TASK DIRECTIONS: Copy every line of the items below word for word, with nothing changed.

Collection entries:
☆ ☆ ☆ ☆

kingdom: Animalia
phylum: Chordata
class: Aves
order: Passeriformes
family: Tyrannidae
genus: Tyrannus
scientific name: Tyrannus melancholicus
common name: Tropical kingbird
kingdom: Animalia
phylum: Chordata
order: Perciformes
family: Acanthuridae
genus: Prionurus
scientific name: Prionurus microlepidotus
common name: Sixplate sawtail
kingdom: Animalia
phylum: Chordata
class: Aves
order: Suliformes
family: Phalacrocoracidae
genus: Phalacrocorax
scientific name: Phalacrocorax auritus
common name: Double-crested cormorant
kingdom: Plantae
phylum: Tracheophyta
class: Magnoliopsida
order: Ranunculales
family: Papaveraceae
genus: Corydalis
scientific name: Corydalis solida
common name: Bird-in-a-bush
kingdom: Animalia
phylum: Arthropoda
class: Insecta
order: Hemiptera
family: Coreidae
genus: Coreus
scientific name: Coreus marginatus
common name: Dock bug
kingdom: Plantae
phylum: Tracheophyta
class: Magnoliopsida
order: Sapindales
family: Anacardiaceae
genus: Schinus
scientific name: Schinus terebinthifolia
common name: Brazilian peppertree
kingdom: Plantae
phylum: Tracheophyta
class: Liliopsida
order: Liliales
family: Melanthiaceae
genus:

☆ ☆ ☆ ☆

EXERCISE ANSWER:
kingdom: Animalia
phylum: Chordata
class: Aves
order: Passeriformes
family: Tyrannidae
genus: Tyrannus
scientific name: Tyrannus melancholicus
common name: Tropical kingbird
kingdom: Animalia
phylum: Chordata
order: Perciformes
family: Acanthuridae
genus: Prionurus
scientific name: Prionurus microlepidotus
common name: Sixplate sawtail
kingdom: Animalia
phylum: Chordata
class: Aves
order: Suliformes
family: Phalacrocoracidae
genus: Phalacrocorax
scientific name: Phalacrocorax auritus
common name: Double-crested cormorant
kingdom: Plantae
phylum: Tracheophyta
class: Magnoliopsida
order: Ranunculales
family: Papaveraceae
genus: Corydalis
scientific name: Corydalis solida
common name: Bird-in-a-bush
kingdom: Animalia
phylum: Arthropoda
class: Insecta
order: Hemiptera
family: Coreidae
genus: Coreus
scientific name: Coreus marginatus
common name: Dock bug
kingdom: Plantae
phylum: Tracheophyta
class: Magnoliopsida
order: Sapindales
family: Anacardiaceae
genus: Schinus
scientific name: Schinus terebinthifolia
common name: Brazilian peppertree
kingdom: Plantae
phylum: Tracheophyta
class: Liliopsida
order: Liliales
family: Melanthiaceae
genus:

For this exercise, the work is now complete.